→ To do: An exact copy of every record below is required, with the pictures left out.

Transcribed page contents:
━━━━━━━━
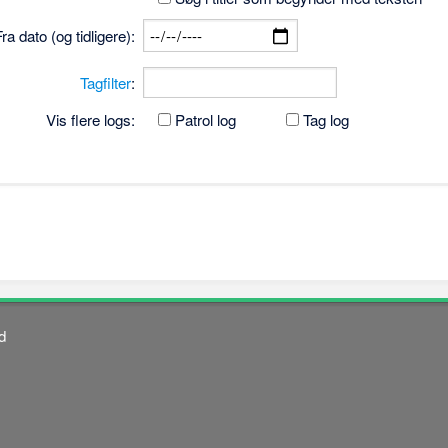
Fra dato (og tidligere):
Tagfilter
:
Vis flere logs:
Patrol log
Tag log
d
━━━━━━━━
→ Response to this task:
Fra dato (og tidligere):
Tagfilter
:
Vis flere logs:
Patrol log
Tag log
d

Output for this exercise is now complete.